- [OBJECTIVE]
Please return the data from the line with "family: Orchidaceae" up to and including the line with "common name: Harmal peganum", copied without any changes.

══ STORED DATA

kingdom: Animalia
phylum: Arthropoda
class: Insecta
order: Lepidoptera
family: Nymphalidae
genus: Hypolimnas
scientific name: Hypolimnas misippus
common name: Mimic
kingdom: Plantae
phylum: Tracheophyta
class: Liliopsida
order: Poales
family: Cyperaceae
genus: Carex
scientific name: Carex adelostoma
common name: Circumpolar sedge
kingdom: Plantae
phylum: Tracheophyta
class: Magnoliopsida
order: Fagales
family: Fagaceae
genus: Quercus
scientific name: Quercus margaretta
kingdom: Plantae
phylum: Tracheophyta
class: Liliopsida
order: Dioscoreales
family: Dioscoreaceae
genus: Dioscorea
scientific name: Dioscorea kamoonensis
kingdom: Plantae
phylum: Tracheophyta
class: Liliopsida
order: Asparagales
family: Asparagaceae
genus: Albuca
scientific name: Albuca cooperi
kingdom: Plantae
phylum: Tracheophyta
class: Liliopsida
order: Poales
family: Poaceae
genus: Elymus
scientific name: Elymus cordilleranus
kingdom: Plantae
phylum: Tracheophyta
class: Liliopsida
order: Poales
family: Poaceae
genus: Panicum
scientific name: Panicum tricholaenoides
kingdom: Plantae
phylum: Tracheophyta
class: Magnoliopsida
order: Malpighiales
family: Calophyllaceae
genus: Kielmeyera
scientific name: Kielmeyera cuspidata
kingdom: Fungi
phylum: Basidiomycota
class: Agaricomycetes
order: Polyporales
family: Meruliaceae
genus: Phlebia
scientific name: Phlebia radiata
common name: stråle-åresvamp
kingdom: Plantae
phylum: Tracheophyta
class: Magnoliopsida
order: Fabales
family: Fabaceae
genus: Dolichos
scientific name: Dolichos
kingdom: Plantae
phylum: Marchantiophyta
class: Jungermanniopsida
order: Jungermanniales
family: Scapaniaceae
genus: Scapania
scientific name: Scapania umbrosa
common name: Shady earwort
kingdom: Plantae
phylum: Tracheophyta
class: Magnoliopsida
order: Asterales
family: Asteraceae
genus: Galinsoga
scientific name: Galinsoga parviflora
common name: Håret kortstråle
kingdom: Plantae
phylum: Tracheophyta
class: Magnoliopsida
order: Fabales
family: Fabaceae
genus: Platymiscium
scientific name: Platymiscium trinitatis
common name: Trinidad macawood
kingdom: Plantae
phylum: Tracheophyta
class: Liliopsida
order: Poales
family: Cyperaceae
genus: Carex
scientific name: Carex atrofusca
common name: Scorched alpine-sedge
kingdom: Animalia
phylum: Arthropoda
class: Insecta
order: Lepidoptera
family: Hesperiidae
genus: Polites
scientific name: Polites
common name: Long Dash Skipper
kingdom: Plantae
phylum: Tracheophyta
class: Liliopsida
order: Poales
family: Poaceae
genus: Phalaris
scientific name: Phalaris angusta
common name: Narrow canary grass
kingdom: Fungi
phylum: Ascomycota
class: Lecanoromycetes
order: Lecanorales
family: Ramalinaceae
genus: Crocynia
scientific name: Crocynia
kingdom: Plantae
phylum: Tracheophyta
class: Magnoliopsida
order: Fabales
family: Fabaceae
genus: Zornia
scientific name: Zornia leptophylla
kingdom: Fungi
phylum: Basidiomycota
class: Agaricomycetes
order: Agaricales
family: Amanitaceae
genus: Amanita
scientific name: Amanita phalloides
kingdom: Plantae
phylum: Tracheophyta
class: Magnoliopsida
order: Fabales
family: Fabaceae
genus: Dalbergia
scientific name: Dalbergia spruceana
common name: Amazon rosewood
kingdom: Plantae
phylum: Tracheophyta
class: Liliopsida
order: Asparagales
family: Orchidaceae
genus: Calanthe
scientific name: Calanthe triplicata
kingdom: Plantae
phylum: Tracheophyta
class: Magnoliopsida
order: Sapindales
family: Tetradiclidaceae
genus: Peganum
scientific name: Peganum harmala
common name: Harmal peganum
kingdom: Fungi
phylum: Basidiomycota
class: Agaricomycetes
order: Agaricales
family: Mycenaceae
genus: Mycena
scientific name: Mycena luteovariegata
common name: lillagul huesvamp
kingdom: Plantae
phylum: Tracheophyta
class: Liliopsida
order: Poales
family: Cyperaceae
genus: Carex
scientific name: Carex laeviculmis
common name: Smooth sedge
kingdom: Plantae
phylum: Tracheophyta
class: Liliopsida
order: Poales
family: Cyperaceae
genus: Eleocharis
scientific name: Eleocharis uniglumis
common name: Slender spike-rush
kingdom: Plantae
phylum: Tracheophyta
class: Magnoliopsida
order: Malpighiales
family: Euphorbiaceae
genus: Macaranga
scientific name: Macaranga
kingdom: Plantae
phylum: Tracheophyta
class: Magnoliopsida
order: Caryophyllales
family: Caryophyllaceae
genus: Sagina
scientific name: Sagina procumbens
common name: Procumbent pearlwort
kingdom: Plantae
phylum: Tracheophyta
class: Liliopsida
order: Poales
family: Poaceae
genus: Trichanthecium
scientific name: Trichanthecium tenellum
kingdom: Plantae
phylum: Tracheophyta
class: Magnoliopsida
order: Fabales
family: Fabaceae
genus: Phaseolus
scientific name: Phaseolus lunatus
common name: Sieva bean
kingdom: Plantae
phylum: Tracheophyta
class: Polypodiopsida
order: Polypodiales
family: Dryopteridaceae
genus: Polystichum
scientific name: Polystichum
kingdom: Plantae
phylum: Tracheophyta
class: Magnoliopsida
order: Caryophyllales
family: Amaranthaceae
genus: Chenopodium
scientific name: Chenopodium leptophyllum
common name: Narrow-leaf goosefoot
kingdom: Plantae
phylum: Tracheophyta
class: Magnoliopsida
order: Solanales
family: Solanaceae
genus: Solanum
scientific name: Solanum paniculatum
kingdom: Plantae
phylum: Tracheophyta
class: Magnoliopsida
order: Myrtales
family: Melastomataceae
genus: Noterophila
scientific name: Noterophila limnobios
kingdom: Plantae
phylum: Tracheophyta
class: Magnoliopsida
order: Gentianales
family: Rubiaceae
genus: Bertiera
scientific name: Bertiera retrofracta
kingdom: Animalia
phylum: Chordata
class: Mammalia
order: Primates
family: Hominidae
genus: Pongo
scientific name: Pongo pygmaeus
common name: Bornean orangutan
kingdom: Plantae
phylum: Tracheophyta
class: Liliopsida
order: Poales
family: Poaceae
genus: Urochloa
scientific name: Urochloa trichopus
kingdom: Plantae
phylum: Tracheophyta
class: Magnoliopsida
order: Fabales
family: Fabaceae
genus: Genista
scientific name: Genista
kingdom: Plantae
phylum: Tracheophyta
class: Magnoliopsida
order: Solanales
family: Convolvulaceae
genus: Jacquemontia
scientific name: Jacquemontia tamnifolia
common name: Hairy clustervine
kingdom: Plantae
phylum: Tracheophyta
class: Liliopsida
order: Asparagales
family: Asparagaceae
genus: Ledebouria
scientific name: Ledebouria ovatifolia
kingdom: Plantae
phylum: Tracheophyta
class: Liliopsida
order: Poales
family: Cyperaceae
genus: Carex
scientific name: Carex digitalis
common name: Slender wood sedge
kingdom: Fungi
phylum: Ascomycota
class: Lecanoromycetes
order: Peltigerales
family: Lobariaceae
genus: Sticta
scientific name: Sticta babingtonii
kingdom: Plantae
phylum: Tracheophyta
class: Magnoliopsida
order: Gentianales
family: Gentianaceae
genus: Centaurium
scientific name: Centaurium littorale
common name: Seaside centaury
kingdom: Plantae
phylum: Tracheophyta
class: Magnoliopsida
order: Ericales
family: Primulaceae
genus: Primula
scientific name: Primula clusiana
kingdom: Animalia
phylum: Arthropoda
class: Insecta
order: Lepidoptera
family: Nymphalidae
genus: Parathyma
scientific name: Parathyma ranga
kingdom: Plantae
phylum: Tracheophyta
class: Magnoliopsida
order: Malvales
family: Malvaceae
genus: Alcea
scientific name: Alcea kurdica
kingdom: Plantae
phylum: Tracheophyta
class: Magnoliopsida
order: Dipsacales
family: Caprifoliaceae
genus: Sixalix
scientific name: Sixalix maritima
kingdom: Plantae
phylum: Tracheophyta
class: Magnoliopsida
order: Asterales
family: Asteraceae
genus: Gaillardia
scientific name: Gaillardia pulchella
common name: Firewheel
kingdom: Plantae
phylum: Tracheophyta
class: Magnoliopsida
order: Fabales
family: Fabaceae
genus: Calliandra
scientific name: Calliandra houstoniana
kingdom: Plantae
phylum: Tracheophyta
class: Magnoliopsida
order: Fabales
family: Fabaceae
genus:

════

- [THE OUTPUT]
family: Orchidaceae
genus: Calanthe
scientific name: Calanthe triplicata
kingdom: Plantae
phylum: Tracheophyta
class: Magnoliopsida
order: Sapindales
family: Tetradiclidaceae
genus: Peganum
scientific name: Peganum harmala
common name: Harmal peganum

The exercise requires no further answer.